> **ACTIVITY LIST**
1) According to the post on brand storytelling, what does Dan Roam say about describing a problem?
2) Transcribe everything in the post on brand storytelling from "It’s interesting to" down to "on this here).".
3) Does each statement below agree with the post on brand storytelling? Answer yes or no for each, and quote the words from the post that decide it.
(a) The Connecting Marketing book was co-written with Dr Paul Marsden.
(b) The vendor guaranteed that its technology would exist within 12 months.
(c) Greg Galle ran C2 LLC in New York.

> **GIVEN PASSAGE**

++++

Back in the mid-aughts, I hosted a podcast series as a follow-up to the Connecting Marketing book I co-wrote with Dr Paul Marsden. One of the themes I explored was ‘brand storytelling’ and that included speaking to Annette Simmons, author of Whoever Tells the Best Story Wins, The Story Factor and growing list of other titles along similar lines (listen to Episode 1 and Episode 2).
I also spoke to Greg Galle who back then ran C2 LLC in San Francisco and helped (mostly tech) brands define and better communicate their stories (listen Episode 1 and Episode 2). C2 had just released their ‘The Story Book’ guide on ‘how to succeed at competing.’ It gave some guidance about telling those stories that win, which starts with asking 3 deceptively simple questions:
- Who are we?
- What do we do?
- Why does it matter?
It’s interesting to see how answers to those questions are rarely aligned when asked across an organisation and also of its clients and partners. That’s one for another post, but linked to the better telling of stories is the following quote by visual storyteller and best selling author Dan Roam:
Whoever best describes the problem is the most likely to fix it.
Sacha Chua (2013): Sketchnotes: Visual Problem-solving–Dan Roam (DAN ROAM!)
I mention this because I see a lot of very polished infographics, some of which I am sharing on here. But as Dan points out, it is not how well your visual storytelling is executed but more about how well you describe the problem you help solve, i.e. the jobs-to-be done, pains relieved and gains improved (see more on this here).
From what I have seen, that ‘positioning’ is far too often missing from those selling smart building solutions, which is not currently being helped by the various accredited solution programmes out there. Without pointing fingers, in some instances these are little more than a self-certifying exercise via form filling to show if and how a solution/service helps accrue points on a framework (in theory).
Matthew Marson at JLL Technologies recently wrote about a related problem as part of his column for Smart Buildings Magazine by asking if the industry has an honesty problem:
Firstly, there’s those that use the ambiguity of the latest buzzword to allow a buyer to read what they want into the capabilities of a solution. “It uses big data”. You mean, it captures all the data points over time? Seems reasonable and not noteworthy. “It has data analytics”. You mean that you’re able to visualise all the points on the BMS? Oh, like it always has been able to? For many working in the controls world, new technologies that are able to decipher long points-lists and automate commissioning represent a risk to business. Controls folk seem to be rebadging the same old stuff they’ve been doing for years to give an appearance of having the latest capabilities, or simply to lock out potential new players.
The second type is those that simply don’t tell the truth. Speaking with an industry peer, they shared their role in supporting a client in selecting some technology for a new scheme. After informing a vendor, who’d been through a competitive tender process, that they’d won, the vendor asked to modify their proposal. It turns out that the technology they were selling, is, in fact, “on the roadmap”. That’s technology speak for “we haven’t created it yet”. Not only did it not exist, but there was no guarantee that it would exist within 12 months. In the same way that my qualifications in brain surgery are “on the roadmap”, I today, am unable to perform lobotomies. Seems those leading at some companies have already experienced my medical skills.

++++

> **DATASET RECORDS**

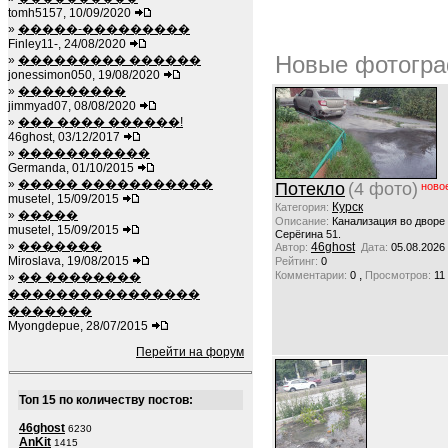
tomh5157, 10/09/2020
»
�����-���������
Finley11-, 24/08/2020
Новые фотогра
»
��������� ������
jonessimon050, 19/08/2020
»
���������
jimmyad07, 08/08/2020
»
��� ���� ������!
46ghost, 03/12/2017
»
�����������
Germanda, 01/10/2015
»
����� �����������
Потекло
(4 фото)
ново
musetel, 15/09/2015
Курск
Категория:
»
�����
Описание:
Канализация во дворе
musetel, 15/09/2015
Серёгина 51.
»
�������
46ghost
Автор:
Дата:
05.08.2026
Miroslava, 19/08/2015
Рейтинг:
0
,
Комментарии:
0
Просмотров:
11
»
�� ��������
����������������
�������
Myongdepue, 28/07/2015
Перейти на форум
Топ 15 по количеству постов:
46ghost
6230
AnKit
1415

++++

> **ANSWERS BELOW**
1) "Whoever best describes the problem is the most likely to fix it."

2)
It’s interesting to see how answers to those questions are rarely aligned when asked across an organisation and also of its clients and partners. That’s one for another post, but linked to the better telling of stories is the following quote by visual storyteller and best selling author Dan Roam:
Whoever best describes the problem is the most likely to fix it.
Sacha Chua (2013): Sketchnotes: Visual Problem-solving–Dan Roam (DAN ROAM!)
I mention this because I see a lot of very polished infographics, some of which I am sharing on here. But as Dan points out, it is not how well your visual storytelling is executed but more about how well you describe the problem you help solve, i.e. the jobs-to-be done, pains relieved and gains improved (see more on this here).

3)
(a) Yes: "the Connecting Marketing book I co-wrote with Dr Paul Marsden"
(b) No: "there was no guarantee that it would exist within 12 months"
(c) No: "ran C2 LLC in San Francisco"